About
SlugSat is a student-run CubeSat design project at the Jack Baskin School of Engineering at UC Santa Cruz which aims to put an undergraduate-developed microsatellite in low Earth orbit on a very low budget. The project's goals are twofold: first, to carry a HF linear transponder for use by amateur radio enthusiasts; and second, to gather data from terrestrial gamma ray flashes for the Santa Cruz Institute of Particle Physics. The 2018-2019 academic year was SlugSat's third year in development and second year as a full satellite project—the goal for the year was to create SlugSat's first flat-sat prototype, or a copy of the satellite's systems running flat on a table. As leader of SlugSat's Attitude Control System team, I worked on initial prototypes of the sensors, actuators, and algorithms used to sense and adjust the satellite's orientation in space.
Attitude Control System
SlugSat's Attitude Control System (ACS) is responsible for maintaining the nadir pointing attitude required by the satellite's payloads. To do this, the system uses a combination of sensors, actuators, and feedback control logic, together allowing for closed-loop control of the satellite's orientation. SlugSat uses course sun sensors and an Inertial Measurement Unit (IMU) to determine its orientation in space, while reaction wheels and magnetic torque rods provide the means to alter its attitude. State-machine-controlled sensor fusion and feedback control logic runs continuously on the SlugSat's on-board computer, constantly updating output to the actuators based on the state and orientation of the satellite.
Matlab Simulations
We created a simple dynamic simulation in Matlab to test feedback control algorithms for the ACS. The simulation models the rotational dynamics of the satellite and its actuators, including configurable disturbance torques. The physical properties of the satellite are based on estimations of the mass distribution of SlugSat's components and an initial prototype of the HF (15 meter band) antenna supporting the linear transponder. Shown below, the Matlab simulation demonstrates that the feedback controller used in the ACS can rotate to and maintain a desired attitude.
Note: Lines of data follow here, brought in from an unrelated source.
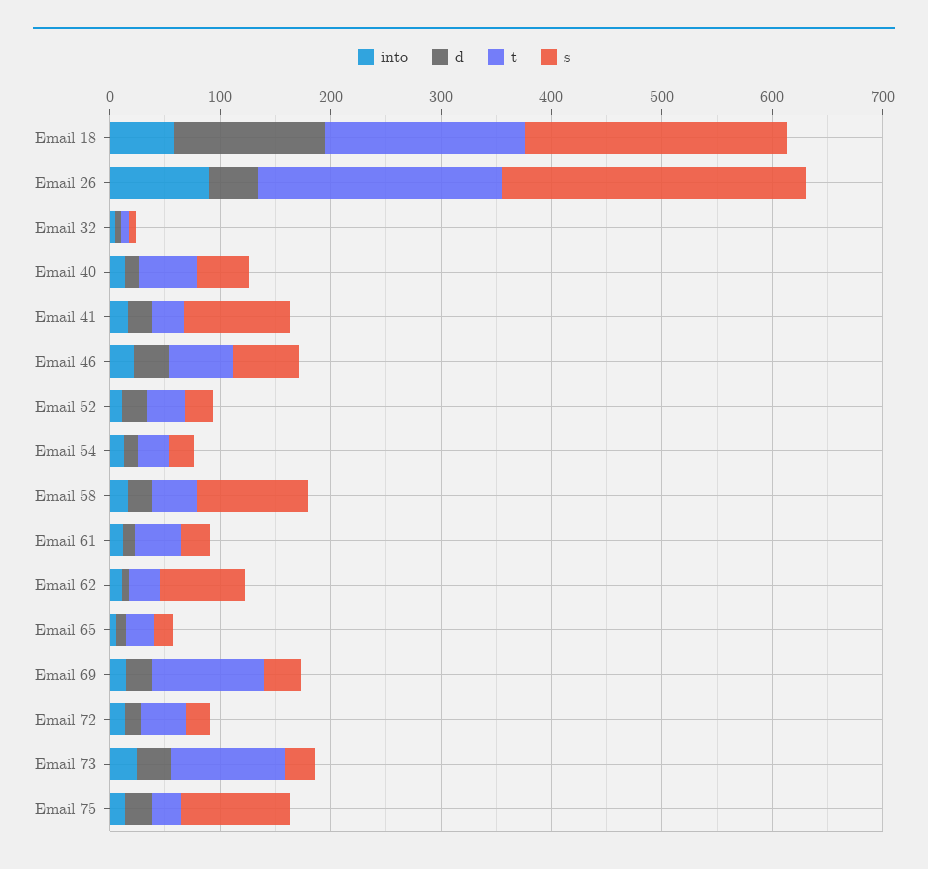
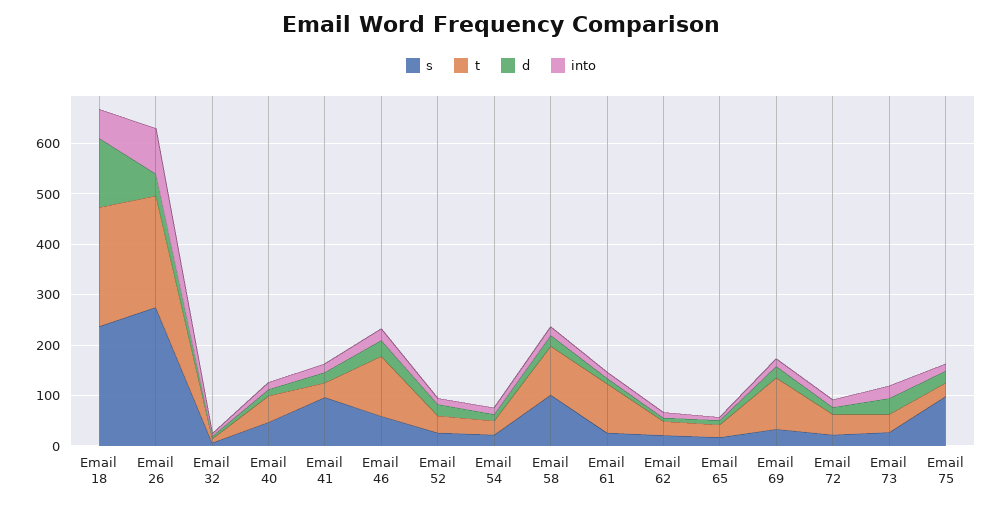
t, Email 18: 180 -> 240
t, Email 46: 60 -> 120
t, Email 58: 40 -> 100
t, Email 61: 40 -> 100
s, Email 62: 80 -> 20
t, Email 73: 100 -> 40

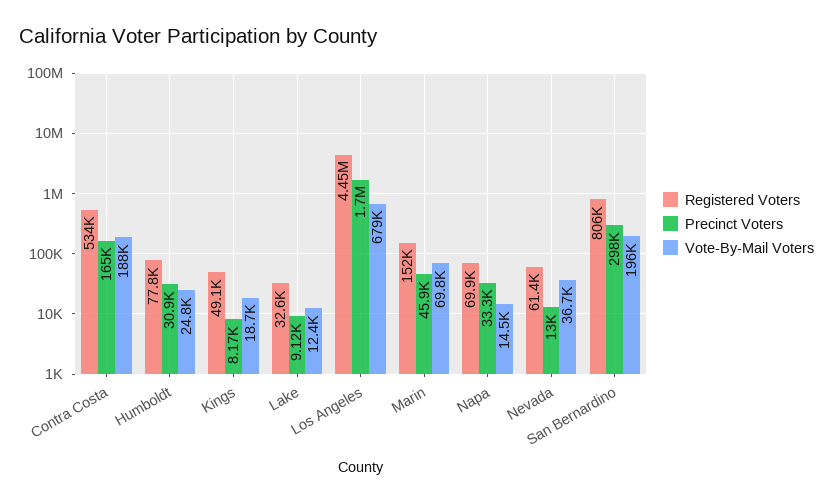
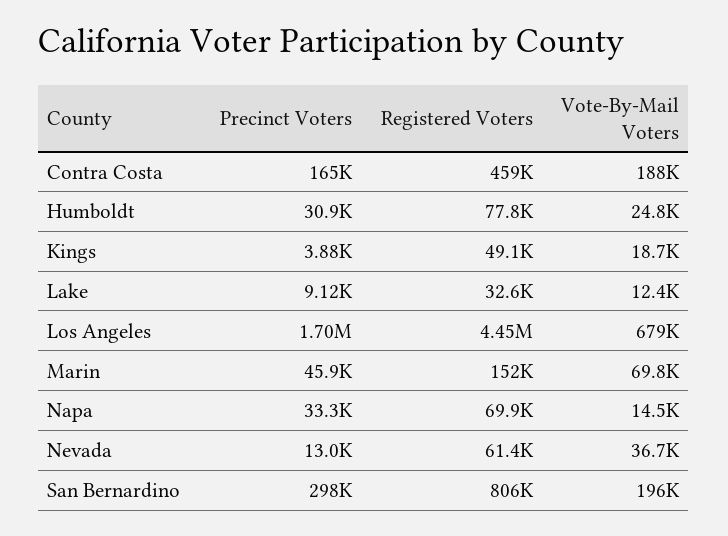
Registered Voters, Contra Costa: 534000 -> 459000
Precinct Voters, Kings: 8170 -> 3880

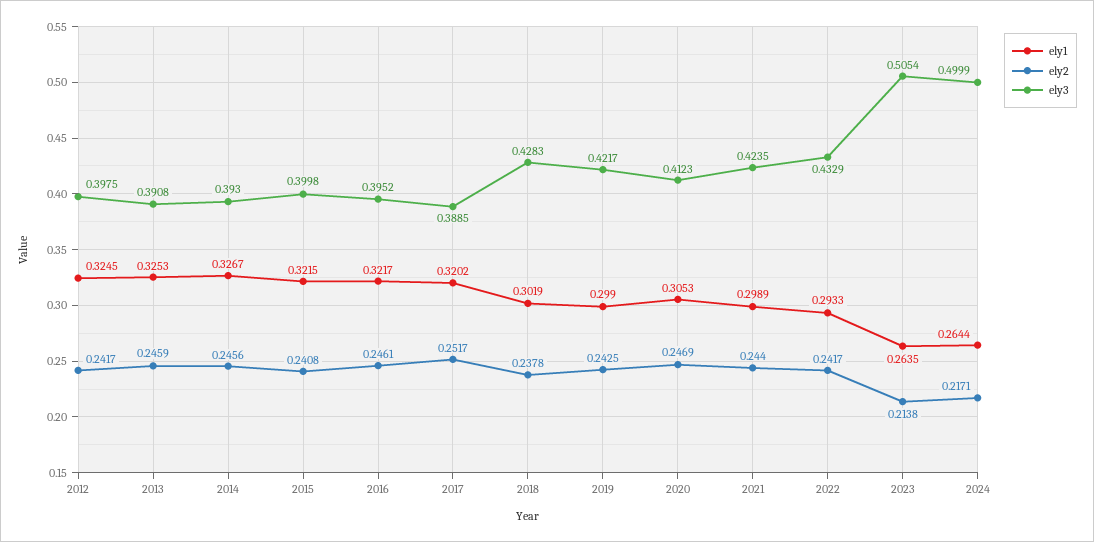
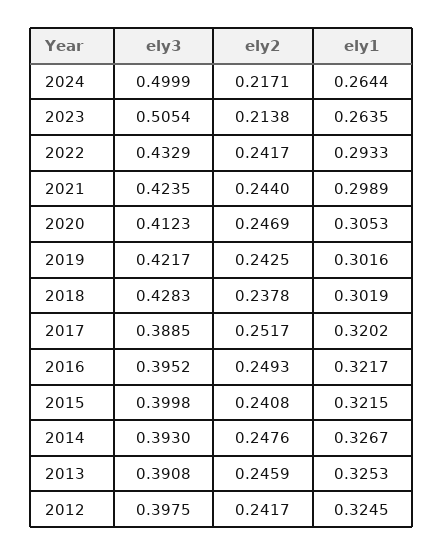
ely2, 2014: 0.2456 -> 0.2476
ely2, 2016: 0.2461 -> 0.2493
ely1, 2019: 0.299 -> 0.3016

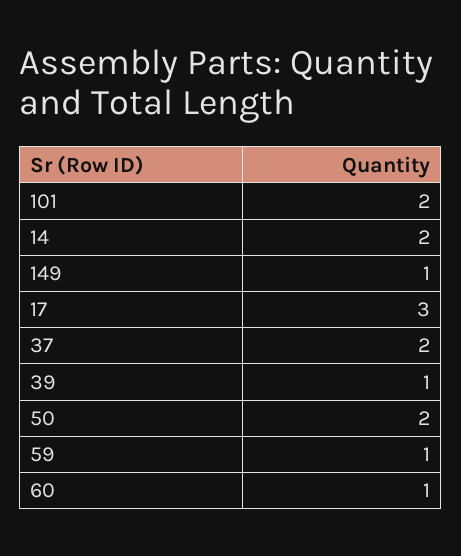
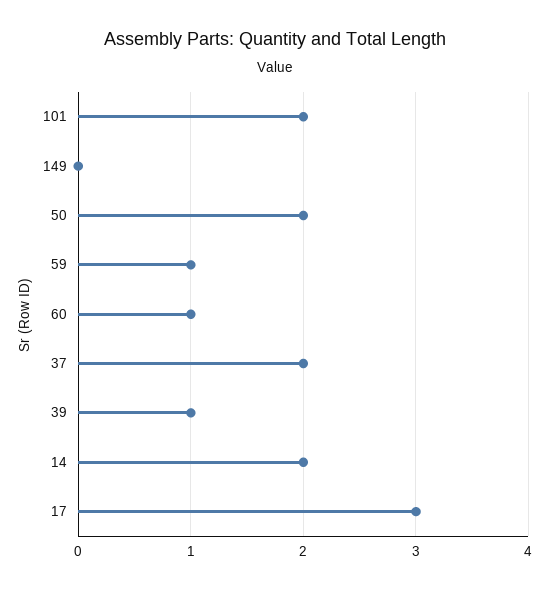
149: 1 -> 0

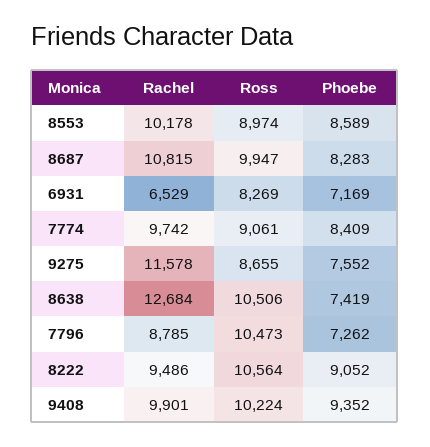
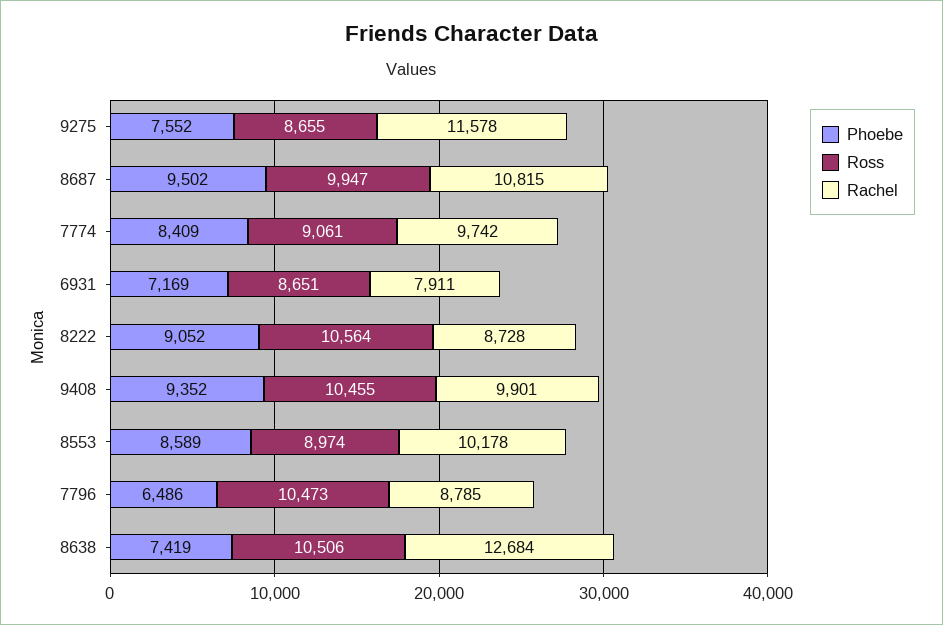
Phoebe, 8687: 8283 -> 9502
Rachel, 6931: 6529 -> 7911
Ross, 6931: 8269 -> 8651
Phoebe, 7796: 7262 -> 6486
Rachel, 8222: 9486 -> 8728
Ross, 9408: 10224 -> 10455

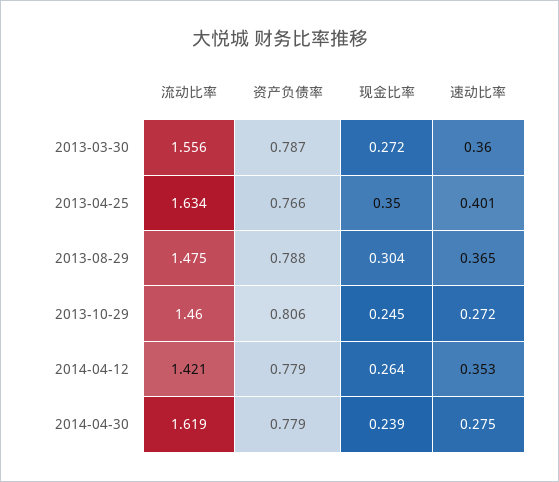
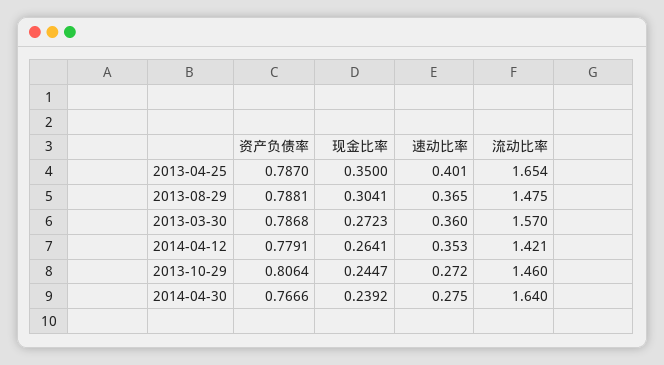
流动比率, 2013-03-30: 1.556 -> 1.57
流动比率, 2013-04-25: 1.634 -> 1.654
资产负债率, 2013-04-25: 0.766 -> 0.787
流动比率, 2014-04-30: 1.619 -> 1.64
资产负债率, 2014-04-30: 0.779 -> 0.7666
Note: the animations above are not in real time.
Hardware Prototypes
In addition to simulations, year 3's ACS prototype included prototypes of the sensors and actuators used on-board the satellite. The final ACS will use three reaction wheels (and likely more to safeguard against component failure), three torque rods, and space-grade sensor electronics. The year 3 prototypes include only one reaction wheel, one torque rod, off-the-shelf solar panels, and an IMU development board.
SlugSat's initial sensor prototype, shown to the left, houses an IMU and STM32 Nucleo development board inside a box scaled to replicate SlugSat's exterior. The box has solar panels mounted on each side which, when exposed to a single directional light source, allow the "satellite" to find a course sun vector. The on-board microcontroller reads data from the IMU and solar panels, runs an attitude estimation algorithm (similar to an extended Kalman filter), and sends orientation data to a PC for analysis. The complete test assembly also includes a dark box to remove interference from external light and a Helmholtz coil to allow precise control over the magnetic field inside of the test fixture.
In addition to sensor prototypes, we built and tested one copy of each type of actuator used by the ACS: one magnetic torque rod, and one reaction wheel. The torque rod was constructed by winding wire around a core made of a nickel-iron-molybdenum alloy with very high permeability. These actuators generate torque by utilizing the geomagnetic field surrounding Earth, and are very important because they can change the net angular momentum of the satellite. The reaction wheel prototype, shown here, was made by mating a metal flywheel onto a brushless DC motor. Reaction wheels generate more torque than torque rods, are more power efficient, and are not constrained by the direction of the geomagnetic field, but work by utilizing the conservation of momentum, meaning that they cannot change the net momentum of the satellite.
Flat-Sat
The culmination of an academic year of work on the project, SlugSat's flat-sat is an integrated system comprised of components from the power, linear transponder, on-board computer, and of course attitude control subsystems.
We used 42, an open-source flight simulator developed by NASA, to test the ACS software on the flat-sat. 42 offers an accurate model of the disturbances acting upon the satellite in low Earth orbit, making it useful for testing the performance of the ACS. We modified the program to simulate readings from SlugSat's sensors, model the effects of its actuators on the satellite, and communicate with the flat-sat flight software. Running 42 alongside the ACS flight software creates a hardware-in-the-loop simulation, where the flat-sat directly controls the simulated satellite. This allowed us to verify that the ACS performs within specifications in a variety of simulated low Earth orbits.